Proper fix (the required direction)
Emit a diagnostic error when an identifier is declared with a name that
collides with a builtin/reserved type name — including the arbitrary-width
[su][0-9]+ (sN/uN) family AND the named builtins (bool, string,
void, f32, f64, the fixed-width int types, etc.). Scope ruling (Agra):
all builtin/reserved type names are rejected as identifiers. (User-defined
struct/type-name shadowing, if intentionally supported elsewhere, is out of
scope for this issue — this is specifically about builtin/reserved type names.)
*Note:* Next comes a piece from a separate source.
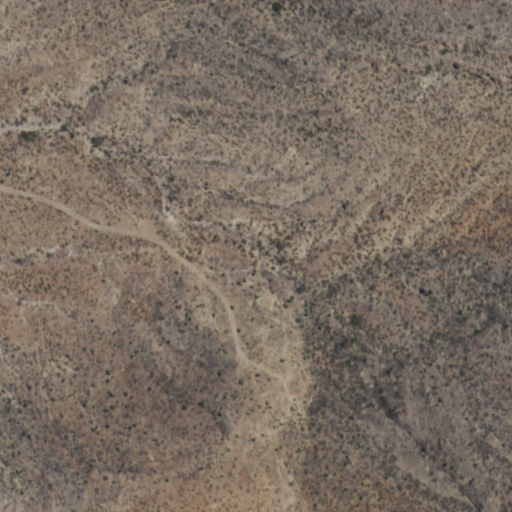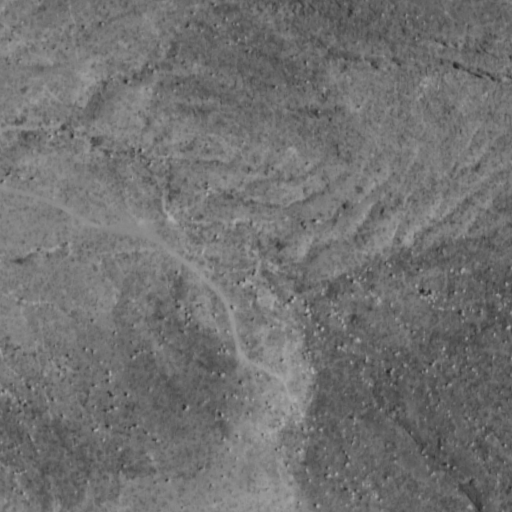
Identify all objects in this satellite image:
road: (141, 231)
Diagnostic at the declaration site, e.g.:
error: 'u8' is a reserved type name and cannot be used as an identifier
with the declaration's span.
Suspected area: name binding / declaration handling — where a := / typed
local / parameter name is introduced. Reject the name there, before it ever
reaches lowering. Do NOT add lowering special-cases for type-shaped names; the
.identifier-only checks at the address-of sites are then correct as-is (no
type-shaped name can reach them).
Reproduction
#import "modules/std.sx";
Sha256 :: struct { h:[8]u64; block:[64]u8; block_len:i64=0; total_len:u64=0; }
init :: () -> Sha256 { s:Sha256=---; s.block_len=0; s.total_len=0; s }
update :: (self:*Sha256, data:string) { self.total_len += data.len; }
main :: () -> i32 { i2 := init(); update(@i2, "."); print("total_len={}\n", i2.total_len); return 0; }
./zig-out/bin/sx run <file> today → LLVM verifier abort.
Expected after fix: a clean compile-time diagnostic that i2 is a reserved
type name and cannot be an identifier (exit non-zero, readable error — NOT an
LLVM abort, NOT a silent copy). The same program with a non-reserved name
(hasher := init(); update(@hasher, ".")) must compile and print total_len=1.
Verification
- Pinned diagnostics test(s) asserting the error for representative reserved
names used as identifiers:
i2,u8,i64,bool,string(declaration forms::=, typed local, and a parameter name). Capture the diagnostic text inexpected/. - A positive test: the same
*selfstreaming pattern with NON-reserved names (hasher,ctx) compiles and accumulates state correctly via bothupdate(@h, ...)andh.update(...)— proving the.identifierpaths are correct and no lowering special-case is needed. zig build && zig build test && bash tests/run_examples.shall green. If any existing example/test declares a variable with a reserved type name, it is now illegal — fix the test's variable name (do NOT weaken the diagnostic). Report how many such sites existed.
Provenance
Discovered by the distribution flow (P1.2 pure-sx SHA-256), whose minimal repro
happened to name a local i2. Real SHA-256 code with names like hasher/ctx
is unaffected on the current compiler — so the P1.2 "blocker" was a
naming artifact, and this issue is really a missing-diagnostic correctness bug.